=== Records shown ===

+ + + + + + +

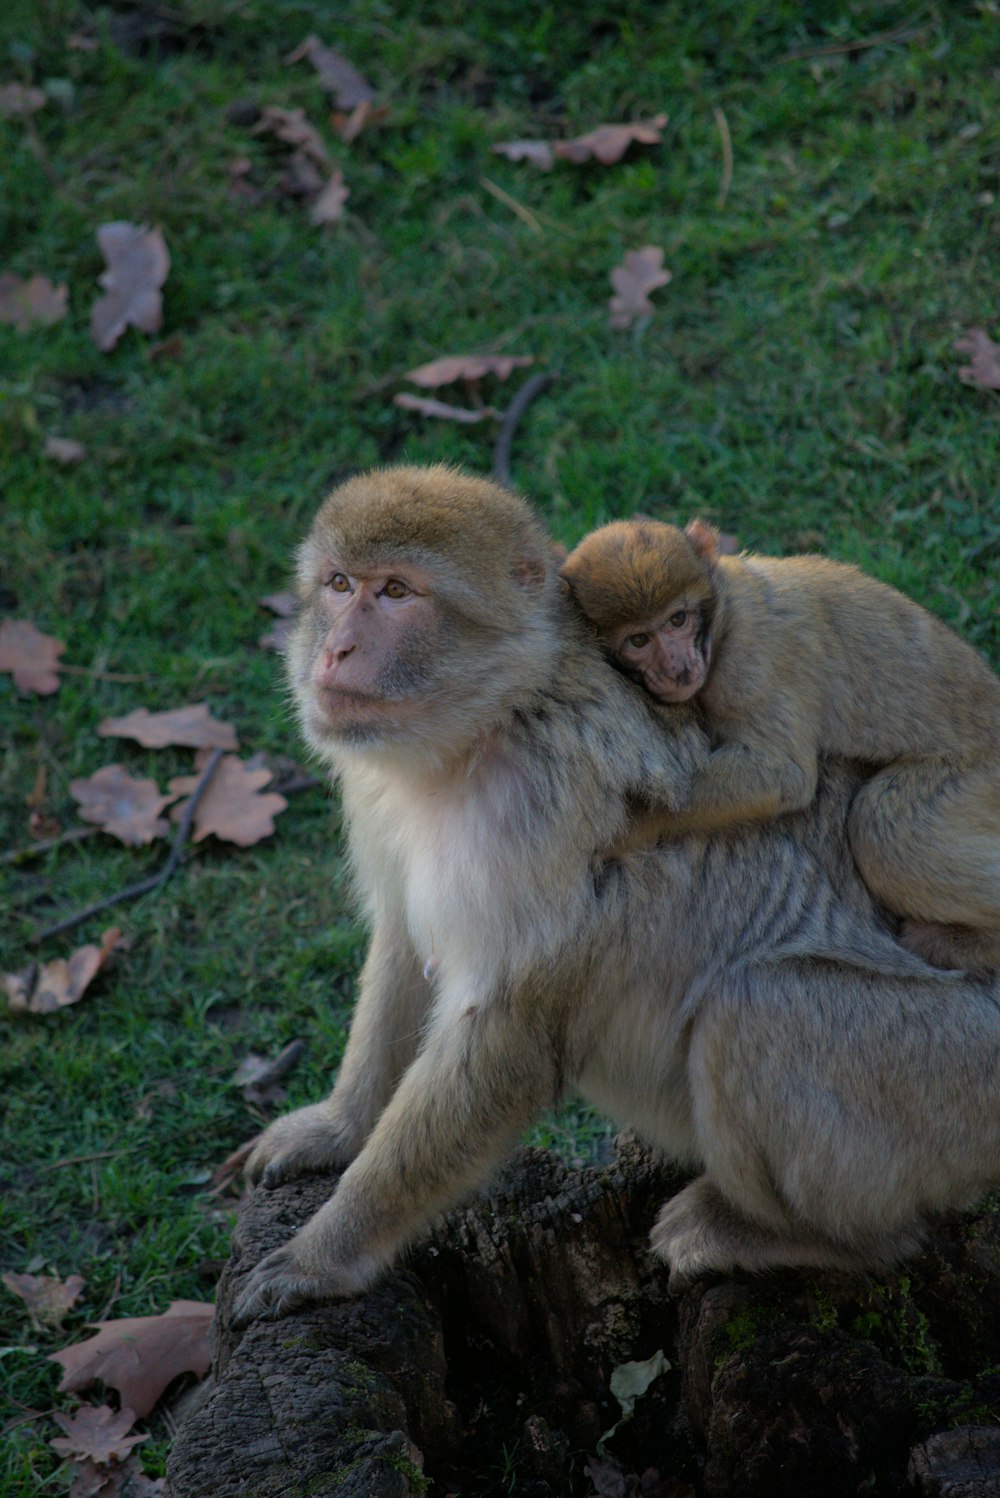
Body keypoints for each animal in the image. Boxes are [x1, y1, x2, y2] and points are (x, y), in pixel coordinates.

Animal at [562, 521, 999, 970]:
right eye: (638, 640)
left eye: (677, 620)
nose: (676, 668)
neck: (724, 613)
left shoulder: (748, 661)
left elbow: (782, 775)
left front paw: (629, 827)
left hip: (979, 775)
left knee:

+ + + + + + +

=== What the exercise asks ===
Set down the entries word for word, omitting all pictures.

=== Worked solution ===
Body keypoints for each animal in the image. Boxes are [x1, y1, x2, y2] and points are (x, y), in pixel coordinates.

Animal at [562, 521, 999, 970]:
right eye: (638, 640)
left eye: (677, 620)
nose: (676, 668)
neck: (724, 613)
left shoulder: (748, 661)
left elbow: (782, 775)
left front paw: (629, 827)
left hip: (979, 775)
left knee:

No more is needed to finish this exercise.